Reproduce the data below line for line, changing nothing.

EXTRACTED DATA:
-------

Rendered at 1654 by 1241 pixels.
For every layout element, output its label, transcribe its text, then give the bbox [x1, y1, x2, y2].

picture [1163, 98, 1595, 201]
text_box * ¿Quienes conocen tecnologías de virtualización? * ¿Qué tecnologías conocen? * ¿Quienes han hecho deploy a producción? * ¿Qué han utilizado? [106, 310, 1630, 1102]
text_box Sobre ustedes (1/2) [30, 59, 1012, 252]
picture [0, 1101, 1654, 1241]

-------

OUTPUT FOR THIS EXERCISE:
Rendered at 1654 by 1241 pixels.
For every layout element, output its label, transcribe its text, then give the bbox [x1, y1, x2, y2].

picture [1163, 98, 1595, 201]
text_box * ¿Quienes conocen tecnologías de virtualización? * ¿Qué tecnologías conocen? * ¿Quienes han hecho deploy a producción? * ¿Qué han utilizado? [106, 310, 1630, 1102]
text_box Sobre ustedes (1/2) [30, 59, 1012, 252]
picture [0, 1101, 1654, 1241]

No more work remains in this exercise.